NPC executives were disappointed when stock that initially traded in the high teens, reaching $20.625 on Oct. 18, 1996, dropped to below $7 in the second quarter of 1997 and dipped as low as $4.375 in April 1999. Shortly after, National City unsuccessfully offered to buy back the company's public shares.

Stock prices have been above $10 for more than a month, however. On Thursday the stock closed at $11.688, equaling its 52-week high. Mr. Burton said he believes the company can maintain 15% to 20% long-term growth in earnings per share. In April he projected the stock would go up to $17 within a year.

Despite the new focus on smaller merchants, Mr. Wimsett does not diminish the role of large merchant customers such as RadioShack Corp. and Southwest Airlines.

Their extensive business gives the company the scale to be able to offer volume discounts. Additionally, the national merchants force National Processing to keep its service standards high. "Our culture for service in our company is very different than most of our competitors, a lot of whom have grown up in the regional market," Mr. Wimsett said, distinguishing NPC from Nova Corp. and Concord EFS. "We service the largest, most sophisticated, most demanding customers in the country."

NPC's largest rival is First Data. Once smaller than NPC, First Data bought the former's fiercest competitors, Nabanco and Card Establishment Services, in the mid-1990s, and now gets a cut of more than 44% of all MasterCard and Visa card transactions.

GIVEN DATA:
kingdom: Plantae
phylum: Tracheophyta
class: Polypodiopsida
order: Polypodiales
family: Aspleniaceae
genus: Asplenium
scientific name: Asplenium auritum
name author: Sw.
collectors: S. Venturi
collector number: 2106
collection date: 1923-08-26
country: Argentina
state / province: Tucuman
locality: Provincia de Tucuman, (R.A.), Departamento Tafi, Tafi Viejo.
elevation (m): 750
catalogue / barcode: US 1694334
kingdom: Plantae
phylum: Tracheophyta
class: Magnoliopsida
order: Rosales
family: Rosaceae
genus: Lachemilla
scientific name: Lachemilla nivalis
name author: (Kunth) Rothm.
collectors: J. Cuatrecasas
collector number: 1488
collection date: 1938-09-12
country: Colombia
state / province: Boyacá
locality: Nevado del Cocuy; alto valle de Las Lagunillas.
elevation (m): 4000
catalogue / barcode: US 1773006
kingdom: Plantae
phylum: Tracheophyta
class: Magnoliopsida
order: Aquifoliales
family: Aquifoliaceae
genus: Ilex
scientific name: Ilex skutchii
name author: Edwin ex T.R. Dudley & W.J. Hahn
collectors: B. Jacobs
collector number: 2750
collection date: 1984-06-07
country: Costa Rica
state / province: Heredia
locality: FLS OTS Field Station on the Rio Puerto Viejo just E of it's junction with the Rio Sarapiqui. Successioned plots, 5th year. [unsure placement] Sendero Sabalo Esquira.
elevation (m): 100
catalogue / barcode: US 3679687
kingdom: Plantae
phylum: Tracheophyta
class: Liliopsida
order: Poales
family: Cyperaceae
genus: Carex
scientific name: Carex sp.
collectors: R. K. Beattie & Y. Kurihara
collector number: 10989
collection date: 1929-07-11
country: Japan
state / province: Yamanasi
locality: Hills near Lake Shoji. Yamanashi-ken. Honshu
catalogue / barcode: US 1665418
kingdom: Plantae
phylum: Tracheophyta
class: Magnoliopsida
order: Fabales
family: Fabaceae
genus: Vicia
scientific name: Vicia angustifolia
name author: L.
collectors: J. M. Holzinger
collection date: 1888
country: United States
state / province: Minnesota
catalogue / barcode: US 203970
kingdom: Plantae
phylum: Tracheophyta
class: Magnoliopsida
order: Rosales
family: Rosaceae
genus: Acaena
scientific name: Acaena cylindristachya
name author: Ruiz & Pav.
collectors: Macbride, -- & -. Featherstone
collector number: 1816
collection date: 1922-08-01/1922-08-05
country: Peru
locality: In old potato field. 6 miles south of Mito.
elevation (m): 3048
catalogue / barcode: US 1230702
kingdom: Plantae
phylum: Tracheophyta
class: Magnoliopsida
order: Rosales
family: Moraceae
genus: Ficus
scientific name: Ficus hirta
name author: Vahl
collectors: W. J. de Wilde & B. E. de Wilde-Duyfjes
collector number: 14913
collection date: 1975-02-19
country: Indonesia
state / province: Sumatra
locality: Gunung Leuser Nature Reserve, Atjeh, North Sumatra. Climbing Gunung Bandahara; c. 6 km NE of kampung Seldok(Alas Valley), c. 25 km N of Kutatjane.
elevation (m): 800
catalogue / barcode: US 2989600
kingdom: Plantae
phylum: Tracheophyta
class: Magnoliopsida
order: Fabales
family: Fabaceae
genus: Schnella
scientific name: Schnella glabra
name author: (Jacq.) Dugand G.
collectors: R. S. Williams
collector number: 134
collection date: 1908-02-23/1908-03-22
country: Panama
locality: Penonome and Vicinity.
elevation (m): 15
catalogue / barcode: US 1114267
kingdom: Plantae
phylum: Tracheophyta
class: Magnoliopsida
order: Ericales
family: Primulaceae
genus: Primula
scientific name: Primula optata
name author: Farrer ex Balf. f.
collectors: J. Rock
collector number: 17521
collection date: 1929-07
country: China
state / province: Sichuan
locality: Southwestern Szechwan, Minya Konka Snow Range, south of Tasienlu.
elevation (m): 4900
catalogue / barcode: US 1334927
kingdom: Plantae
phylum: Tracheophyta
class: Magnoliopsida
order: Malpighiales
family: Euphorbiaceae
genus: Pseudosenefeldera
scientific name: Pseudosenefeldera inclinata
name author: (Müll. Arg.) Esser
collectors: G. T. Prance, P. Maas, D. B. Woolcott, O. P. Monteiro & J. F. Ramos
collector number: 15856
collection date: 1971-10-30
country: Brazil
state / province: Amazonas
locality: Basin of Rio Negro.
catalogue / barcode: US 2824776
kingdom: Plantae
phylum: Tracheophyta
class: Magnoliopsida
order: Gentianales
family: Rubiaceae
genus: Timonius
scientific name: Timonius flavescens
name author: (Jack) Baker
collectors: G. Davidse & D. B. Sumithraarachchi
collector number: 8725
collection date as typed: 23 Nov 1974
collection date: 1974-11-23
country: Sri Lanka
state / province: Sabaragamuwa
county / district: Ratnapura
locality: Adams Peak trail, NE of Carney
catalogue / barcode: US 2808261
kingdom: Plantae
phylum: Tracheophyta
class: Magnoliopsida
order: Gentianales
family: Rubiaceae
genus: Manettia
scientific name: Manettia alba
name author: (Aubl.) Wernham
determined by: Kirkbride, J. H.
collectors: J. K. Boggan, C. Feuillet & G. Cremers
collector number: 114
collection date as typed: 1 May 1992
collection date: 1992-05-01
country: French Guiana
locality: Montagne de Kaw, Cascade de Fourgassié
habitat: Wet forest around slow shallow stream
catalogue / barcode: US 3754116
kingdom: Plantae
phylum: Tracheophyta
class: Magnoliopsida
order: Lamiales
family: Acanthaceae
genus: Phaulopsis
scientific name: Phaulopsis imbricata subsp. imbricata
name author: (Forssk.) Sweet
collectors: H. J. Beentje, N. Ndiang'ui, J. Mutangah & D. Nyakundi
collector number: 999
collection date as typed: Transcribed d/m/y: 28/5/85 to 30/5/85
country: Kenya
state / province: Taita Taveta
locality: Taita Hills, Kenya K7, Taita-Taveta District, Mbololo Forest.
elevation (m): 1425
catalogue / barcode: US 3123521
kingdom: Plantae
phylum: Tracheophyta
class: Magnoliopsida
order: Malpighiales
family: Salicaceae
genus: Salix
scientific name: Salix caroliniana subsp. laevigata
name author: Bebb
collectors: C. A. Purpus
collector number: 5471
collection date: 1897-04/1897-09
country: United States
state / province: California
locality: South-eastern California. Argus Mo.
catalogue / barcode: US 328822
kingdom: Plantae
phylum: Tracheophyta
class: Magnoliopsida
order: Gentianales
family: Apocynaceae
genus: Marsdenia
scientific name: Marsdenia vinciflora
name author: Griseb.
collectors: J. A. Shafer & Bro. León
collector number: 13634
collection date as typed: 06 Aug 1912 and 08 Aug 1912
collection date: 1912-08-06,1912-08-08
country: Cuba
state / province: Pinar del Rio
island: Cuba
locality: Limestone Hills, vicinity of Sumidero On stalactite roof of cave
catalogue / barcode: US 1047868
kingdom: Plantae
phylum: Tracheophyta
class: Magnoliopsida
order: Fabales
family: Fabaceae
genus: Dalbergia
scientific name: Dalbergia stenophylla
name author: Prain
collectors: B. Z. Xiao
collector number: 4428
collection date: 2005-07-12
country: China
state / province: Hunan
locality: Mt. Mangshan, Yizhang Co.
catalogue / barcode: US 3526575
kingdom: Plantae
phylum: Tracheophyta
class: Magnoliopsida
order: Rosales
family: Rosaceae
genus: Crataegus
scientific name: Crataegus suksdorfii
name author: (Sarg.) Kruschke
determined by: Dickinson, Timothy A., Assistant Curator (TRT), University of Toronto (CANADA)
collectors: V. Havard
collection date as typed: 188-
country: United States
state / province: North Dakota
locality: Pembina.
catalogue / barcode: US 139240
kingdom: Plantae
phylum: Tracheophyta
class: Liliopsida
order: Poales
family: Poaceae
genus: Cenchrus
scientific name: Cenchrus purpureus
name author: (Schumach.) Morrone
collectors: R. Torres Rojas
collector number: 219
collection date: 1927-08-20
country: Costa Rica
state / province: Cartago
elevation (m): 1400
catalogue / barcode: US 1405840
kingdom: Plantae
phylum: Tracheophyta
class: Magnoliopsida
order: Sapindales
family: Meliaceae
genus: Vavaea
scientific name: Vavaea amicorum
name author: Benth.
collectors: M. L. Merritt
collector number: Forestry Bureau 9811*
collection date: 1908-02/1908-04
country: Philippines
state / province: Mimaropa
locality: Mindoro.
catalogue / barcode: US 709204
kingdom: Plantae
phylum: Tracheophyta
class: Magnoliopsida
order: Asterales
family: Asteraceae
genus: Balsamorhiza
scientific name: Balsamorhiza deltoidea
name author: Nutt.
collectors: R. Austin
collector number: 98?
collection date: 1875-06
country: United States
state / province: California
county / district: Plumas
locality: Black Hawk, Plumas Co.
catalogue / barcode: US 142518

REQUIRED WORK:
1. Which dollar amounts appear in the National Processing article? List all of them.
2. Can you retype the National Processing article starting with "Their extensive business" and going on through "Visa card transactions."?

RESULTS FOR EACH TASK:
1. $20.625, $7, $4.375, $10, $11.688, $17

2.
Their extensive business gives the company the scale to be able to offer volume discounts. Additionally, the national merchants force National Processing to keep its service standards high. "Our culture for service in our company is very different than most of our competitors, a lot of whom have grown up in the regional market," Mr. Wimsett said, distinguishing NPC from Nova Corp. and Concord EFS. "We service the largest, most sophisticated, most demanding customers in the country."

NPC's largest rival is First Data. Once smaller than NPC, First Data bought the former's fiercest competitors, Nabanco and Card Establishment Services, in the mid-1990s, and now gets a cut of more than 44% of all MasterCard and Visa card transactions.